▸ **Prompt**
Would you repeat the listing below exactly, with no pictures in it?

▸ **Data to process**
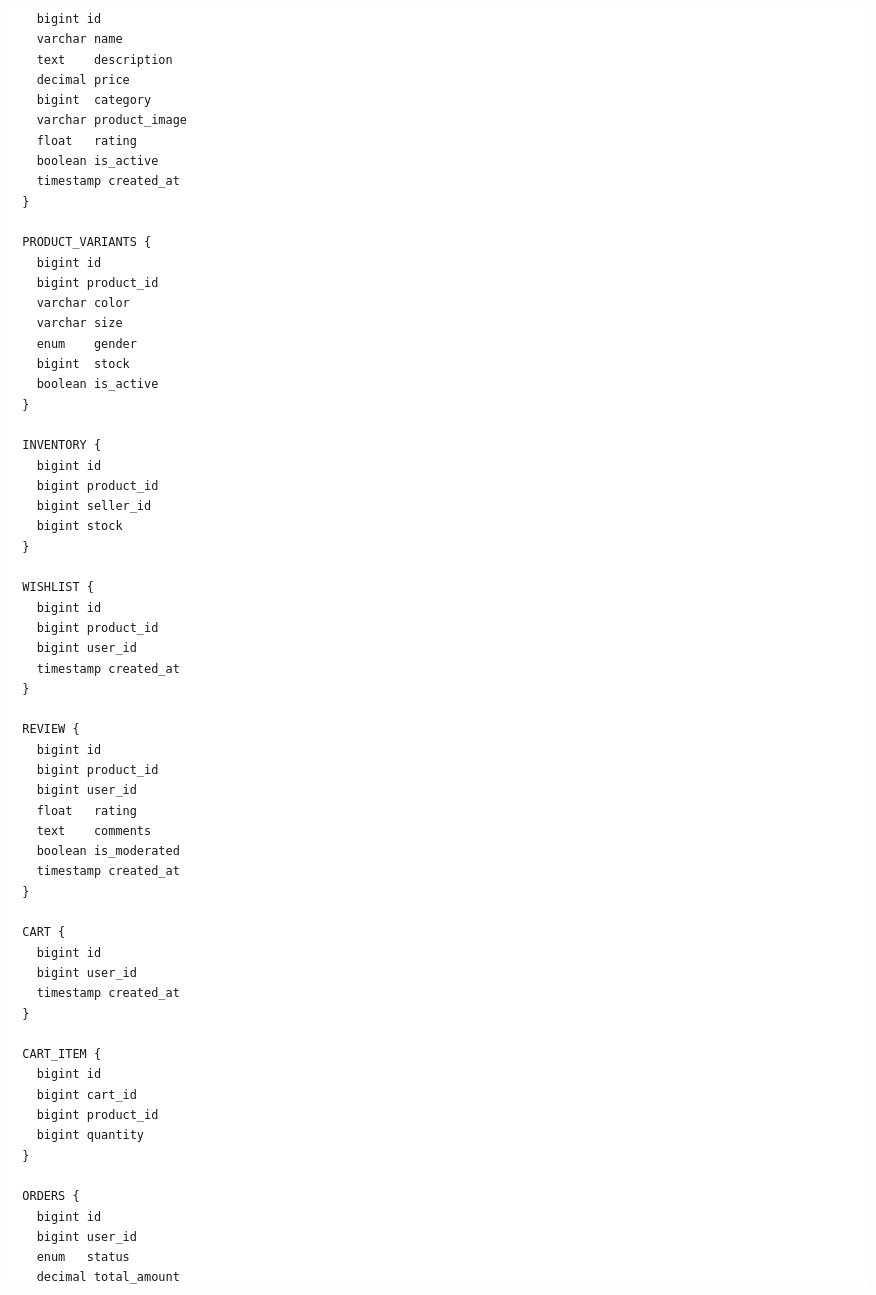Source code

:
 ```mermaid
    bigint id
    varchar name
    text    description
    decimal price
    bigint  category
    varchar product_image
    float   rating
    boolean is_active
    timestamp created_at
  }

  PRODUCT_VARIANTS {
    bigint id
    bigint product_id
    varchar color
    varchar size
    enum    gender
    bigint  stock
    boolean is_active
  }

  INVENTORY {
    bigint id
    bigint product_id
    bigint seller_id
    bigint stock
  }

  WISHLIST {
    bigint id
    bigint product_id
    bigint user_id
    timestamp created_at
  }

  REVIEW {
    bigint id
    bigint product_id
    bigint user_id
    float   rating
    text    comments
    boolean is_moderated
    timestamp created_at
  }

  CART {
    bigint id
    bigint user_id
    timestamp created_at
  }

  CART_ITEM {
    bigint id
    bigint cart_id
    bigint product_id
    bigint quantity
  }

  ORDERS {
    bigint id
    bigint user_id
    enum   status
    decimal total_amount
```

▸ **Exercise answer**
Source code

:
 ```mermaid
    bigint id
    varchar name
    text    description
    decimal price
    bigint  category
    varchar product_image
    float   rating
    boolean is_active
    timestamp created_at
  }

  PRODUCT_VARIANTS {
    bigint id
    bigint product_id
    varchar color
    varchar size
    enum    gender
    bigint  stock
    boolean is_active
  }

  INVENTORY {
    bigint id
    bigint product_id
    bigint seller_id
    bigint stock
  }

  WISHLIST {
    bigint id
    bigint product_id
    bigint user_id
    timestamp created_at
  }

  REVIEW {
    bigint id
    bigint product_id
    bigint user_id
    float   rating
    text    comments
    boolean is_moderated
    timestamp created_at
  }

  CART {
    bigint id
    bigint user_id
    timestamp created_at
  }

  CART_ITEM {
    bigint id
    bigint cart_id
    bigint product_id
    bigint quantity
  }

  ORDERS {
    bigint id
    bigint user_id
    enum   status
    decimal total_amount
```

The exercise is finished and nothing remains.